While James Taylor understands that music streaming is the future of the recorded music industry, he believes artists should receive half of the streamers’ profits. The 67-year-old singer/songwriter, who just released his 17th studio album (Before This World) on all of the music streaming services, has been through vinyl’s heyday and the CD boom. Now he doesn’t depend on album sales “because I’m a touring artist and that’s how I make my living,” he told AP in an interview. Regardless, he calls for more transparency and higher payouts from Spotify and other music streaming services.

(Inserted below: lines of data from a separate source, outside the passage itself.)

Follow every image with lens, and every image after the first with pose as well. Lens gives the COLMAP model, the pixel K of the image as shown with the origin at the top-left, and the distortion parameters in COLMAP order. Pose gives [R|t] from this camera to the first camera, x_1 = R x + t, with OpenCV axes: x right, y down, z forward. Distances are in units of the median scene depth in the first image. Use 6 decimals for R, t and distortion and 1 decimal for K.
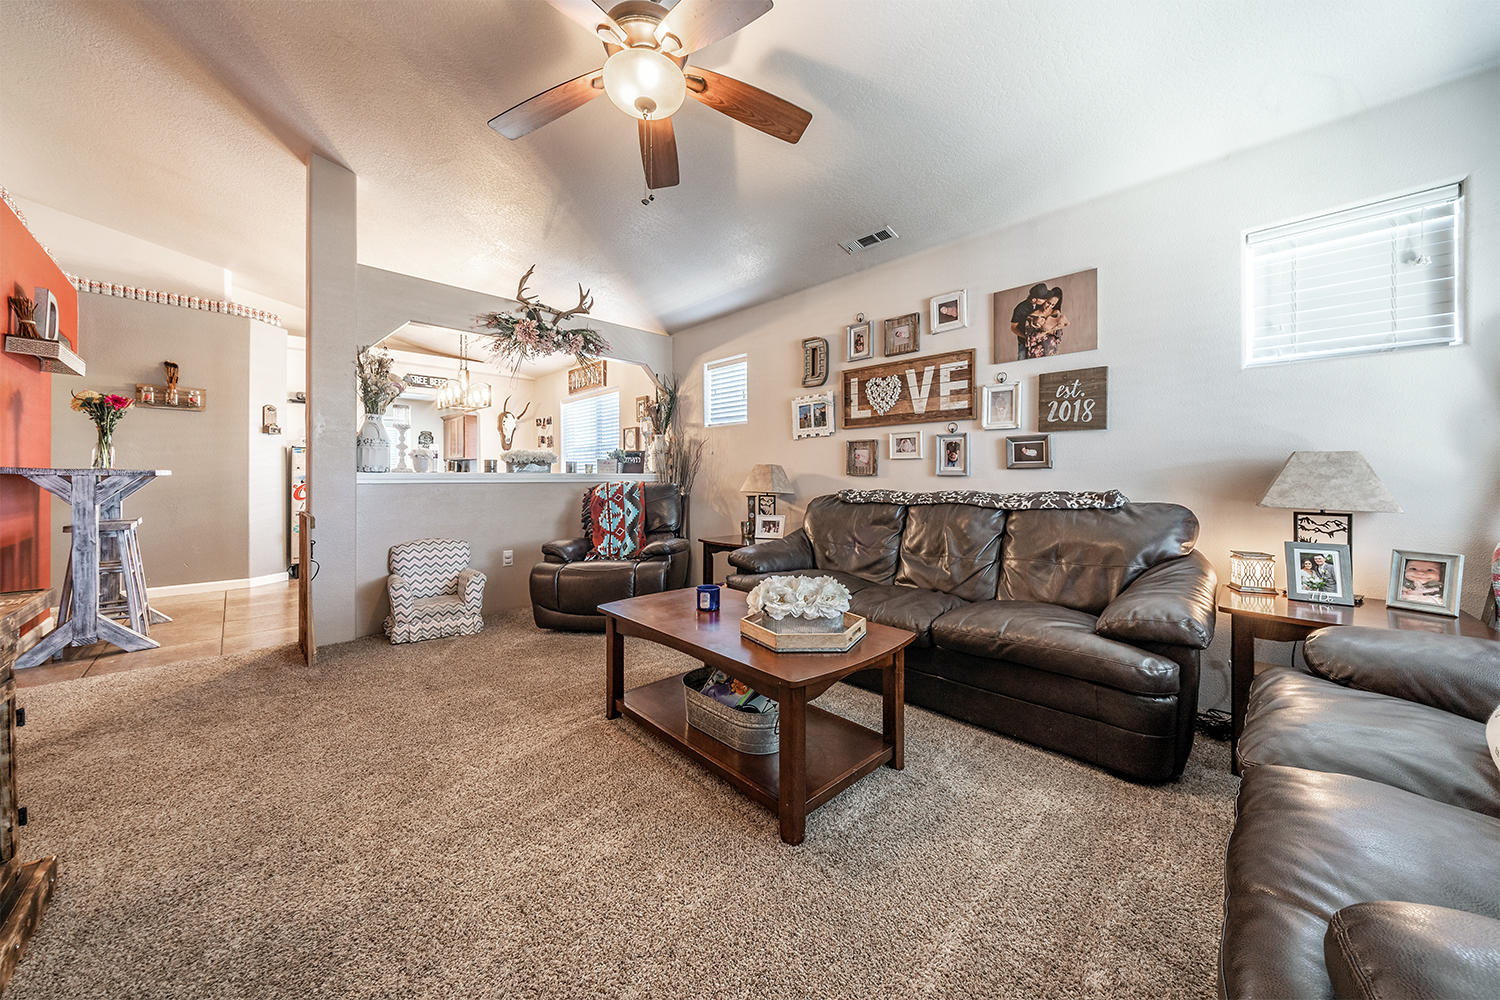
lens RADIAL K [[523.9, 0, 747.9], [0, 523.9, 477.5], [0, 0, 1]] dist [-0.000632, -0.000200]
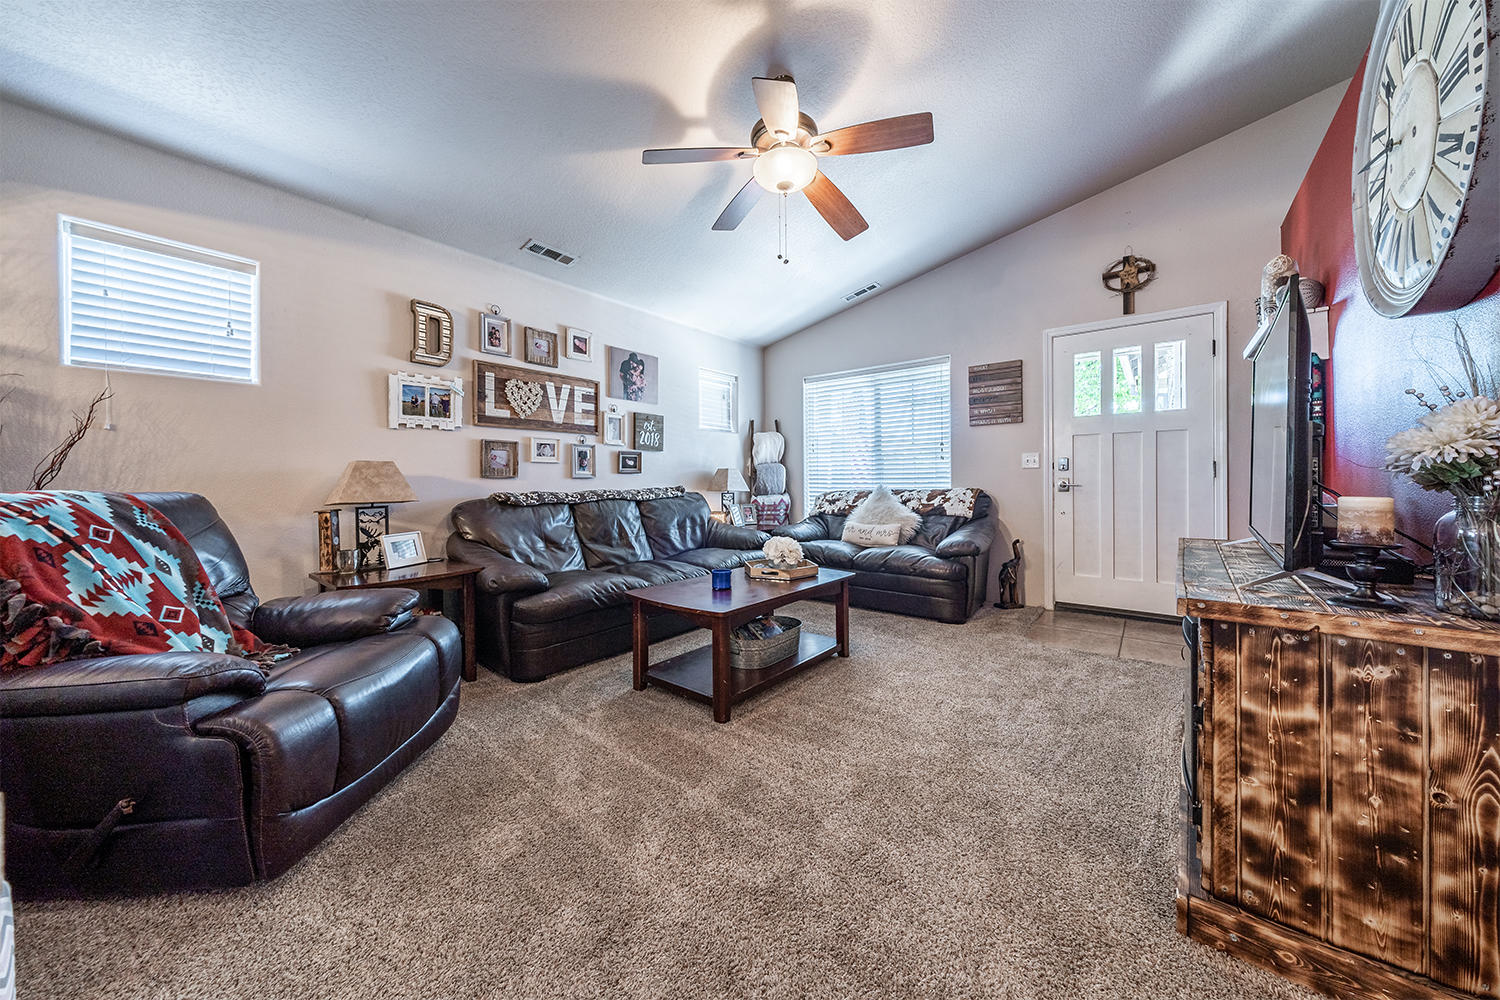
lens RADIAL K [[522.4, 0, 745.5], [0, 522.4, 481.1], [0, 0, 1]] dist [0.000176, -0.000152]
pose [[-0.127582, -0.001213, 0.991827, -0.756542], [0.006702, 0.999975, 0.002085, 0.003122], [-0.991805, 0.006913, -0.127570, 0.660903]]
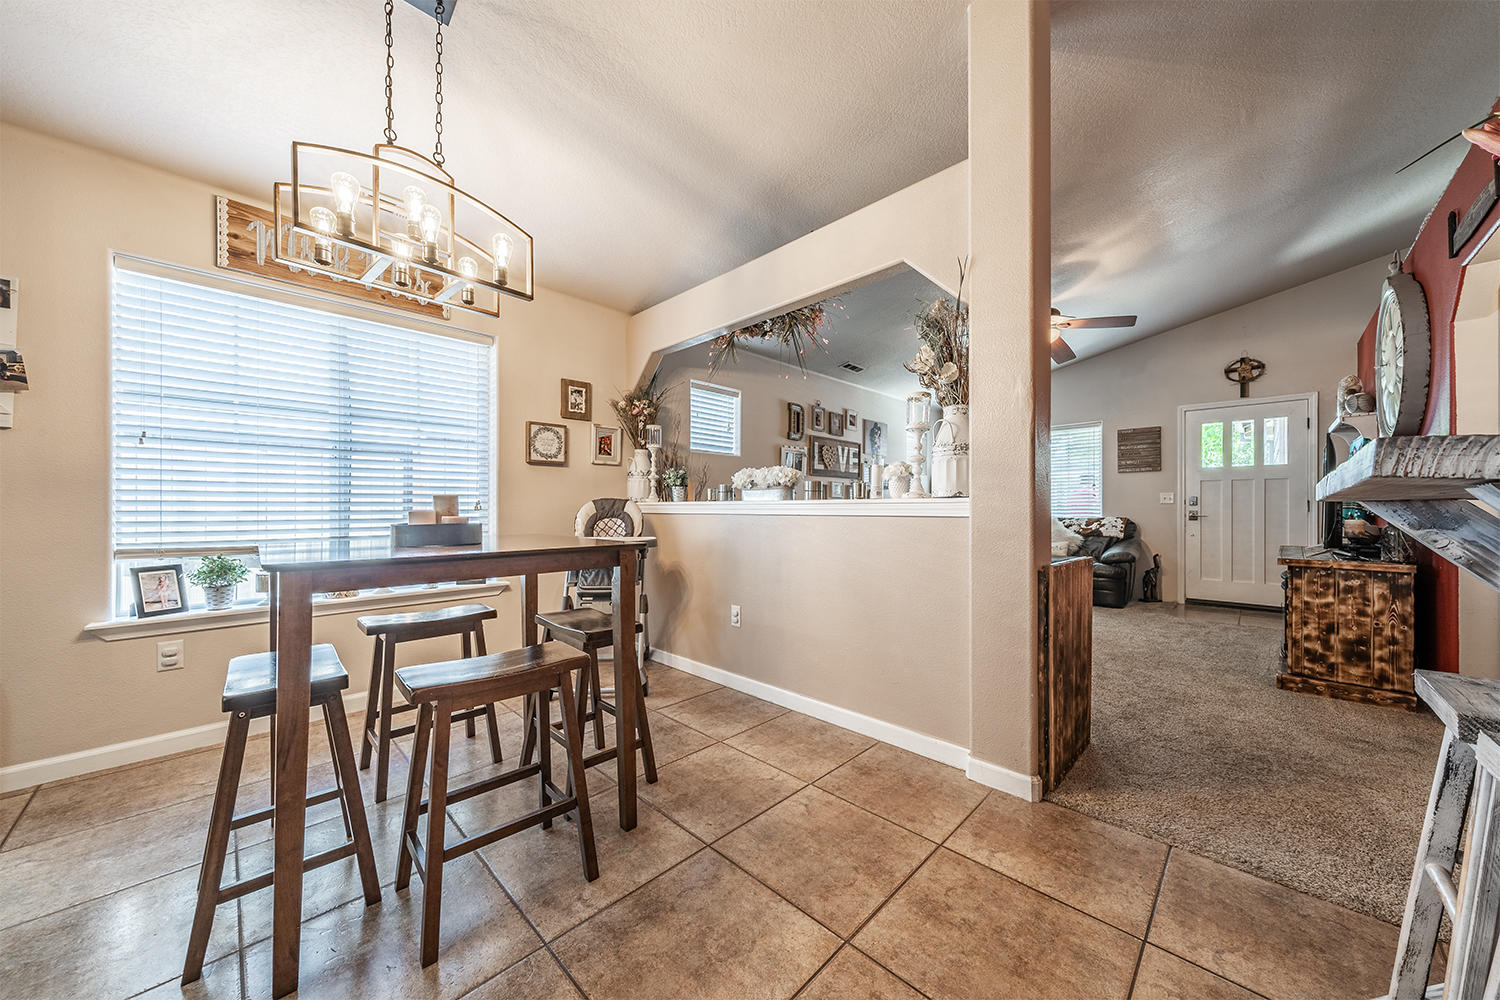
lens RADIAL K [[527.4, 0, 750.7], [0, 527.4, 506.4], [0, 0, 1]] dist [-0.000113, -0.000125]
pose [[-0.026554, 0.004019, 0.999639, -1.280072], [-0.002998, 0.999987, -0.004100, 0.000963], [-0.999643, -0.003106, -0.026542, 1.208315]]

“If someone’s going to be making money off of my recorded music, I think that I should be getting half of that money that they’re making because I’m the one who generated the product,” Taylor said. “What I’d like to see about Spotify is how much money is the company making relative to what the artist is making? For every dollar they take in, they should be giving 50 cents to the people who actually recorded the music.”
Taylor joins a myriad of other artists campaigning for better royalty payouts from music streaming services, including a pop superstar — Taylor Swift — named after the singer/songwriter. In the fall, Swift removed all of her music from Spotify because she believes that the service doesn’t fairly compensate artists. Others who aren’t drinking what they regard as in the Spotify Kool-Aid include David Byrne, The Black Keys’ Dan Auerbach, Radiohead’s Thom Yorke, and Beck.
When Spotify CEO Daniel Ek responded to Swift’s high profile dismissal, he wasn’t worried. “What it has highlighted for us is we need to do a better job explaining to artists how streaming benefits them,” Ek told Billboard in November. “The point that’s been lost is that Spotify’s the fastest-growing revenue source the industry has.” Spotify (and other music streaming services) do currently claim to pay rights holders 70 percent of their gross revenues, but the payouts are low regardless: just $.006 and $.0084 per song play. Once the label takes a cut of that, the artist simply isn’t receiving much from the streaming music service.
James Taylor doesn’t expect Spotify to pay his bills — he just wants more transparency from the streaming music service. It’s certainly a progressive take for the artist, but he has already sold over 100 million records in his 47-year career. For a rising artist who simply wants a living wage, though, slightly higher music streaming payouts could make a significant difference.
As for his opinions on hi-fi audio — a trend that Jay Z’s premium streaming music service Tidal and Neil Young’s Pono player have brought into the mainstream — Taylor is skeptical. “Over the right system, I can definitely hear [hi fi audio’s superiority]. But if you’re going to be playing it over a three-inch TV speaker, why bother?”
That being said, we shouldn’t be surprised if Taylor launches his own hi-fi audio product. “I’ve got something I’d like to see somebody try, and I don’t know if I’ll do it or not.”